# i broke off some roots transplanting =[



## ruufuus (Dec 10, 2011)

hey guys, i just transplanted a few of my plants to 3 gallon grow bags, and one of had more roots than i expected, long story short while transplanting it i tore some of it roots, its only a few weeks old, and it had plenty of roots left even after i broke some off, but is this going to cause noticable slowing in growth?  also i fed it some nutrient solution in hopes that it would keep it from getting to pissed off at  me. 

PS. this post isnt very sophisticated, as i just woke up and my brain juices arent flowing just yet, but im sure you all understand the question.  thanks in advance


----------



## ozzydiodude (Dec 10, 2011)

They will be fine the roots will just start growing new roots.


----------



## dman1234 (Dec 10, 2011)

it will prob be okay, but only time will tell, some ppl prune roots a bit during transplant.


----------



## ruufuus (Dec 10, 2011)

good to hear.  i felt really bad, like in the sense that the plant was a person and i had just hurt it=[.  its weird the connection some people have with they're plants


----------



## ozzydiodude (Dec 10, 2011)

They are our children and you know how protective we can be over our kids


----------



## ruufuus (Dec 10, 2011)

i just transplanted them last night, and i havent been to the garden yet today.  but im very hopeful, my main concern is that the poor gal will get droopy and her growth will slow for a while.


----------



## ozzydiodude (Dec 10, 2011)

there might be a slowing down of the growth while the roots heal and start regrowing, but other than that you should be fine.
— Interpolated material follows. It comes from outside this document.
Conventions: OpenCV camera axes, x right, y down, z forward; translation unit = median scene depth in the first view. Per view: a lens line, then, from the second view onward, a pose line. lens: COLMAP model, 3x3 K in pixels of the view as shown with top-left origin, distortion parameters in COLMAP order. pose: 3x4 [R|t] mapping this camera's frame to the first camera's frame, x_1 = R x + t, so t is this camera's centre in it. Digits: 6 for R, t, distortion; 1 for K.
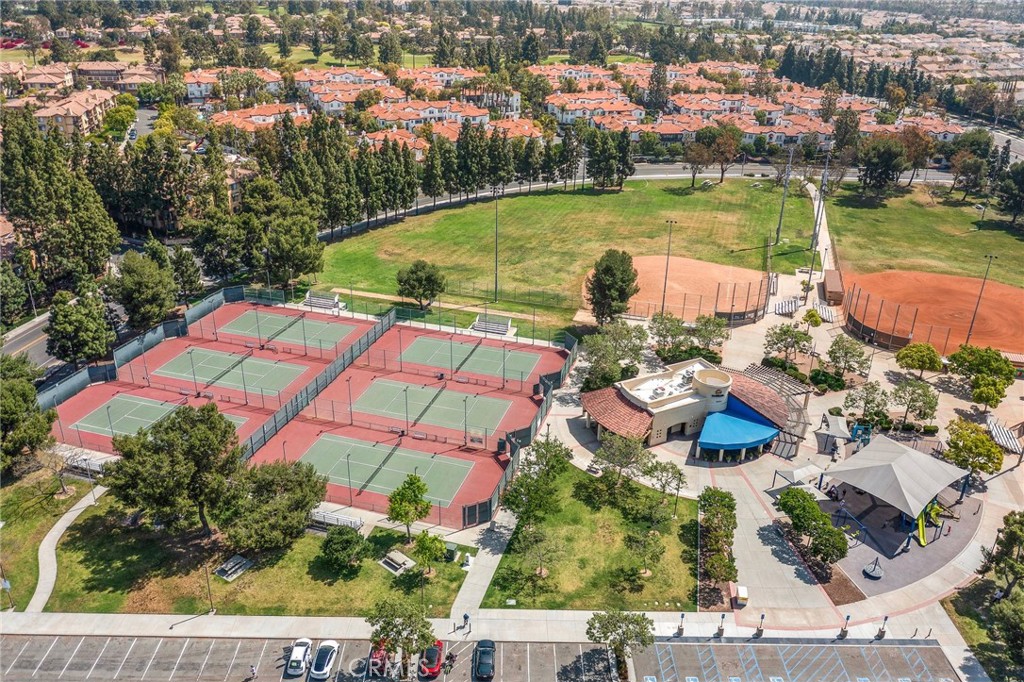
lens RADIAL K [[811.5, 0, 512.0], [0, 811.5, 341.0], [0, 0, 1]] dist [-0.000400, 0.000735]
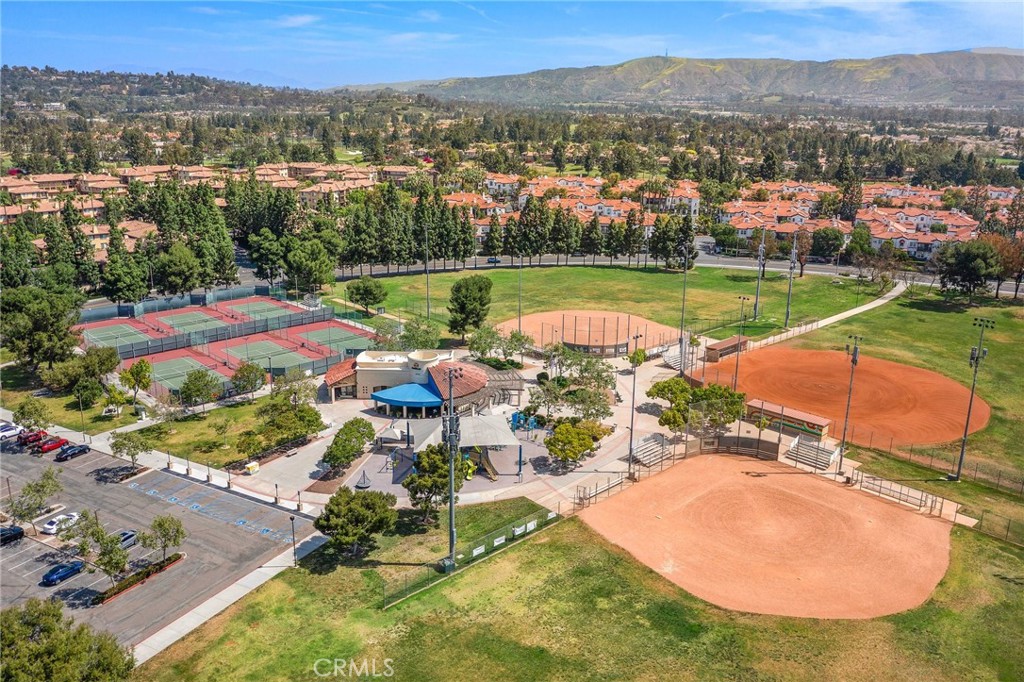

I cut the roots on my bonsais and never have a problem


----------



## pcduck (Dec 10, 2011)

Yeah you should be fine as long as it is not drooping. Top growth my slow down but the roots will be growing to fill their new home.


----------



## ruufuus (Dec 10, 2011)

i just got back from the grow lab, and she is looking just as happy as ever.

i have a grow journal, but i am having difficulty posting up the pictures, but i will keep taking photos, and once i get the hang of resizing them and posting them, i will have some lovely pics for you all to see

edit:  i think it was a bit hasty of me to transplant so early, and i kind of regret now, as the plants would have grown plenty bigger in the pots i had them in.  and soaking the coco bricks and mixing the perlite and vermiculite proved to be a long, stressful task, and i still have 7 plants to transplant.  this grow was kind of spur of the moment, and am still a bit unprepared, but im hopeful that i will make it to harvest with little issue, and will have my veg/ flower rooms going continuously within 4 months.  =]


----------



## ozzydiodude (Dec 10, 2011)

That good Happy growing


----------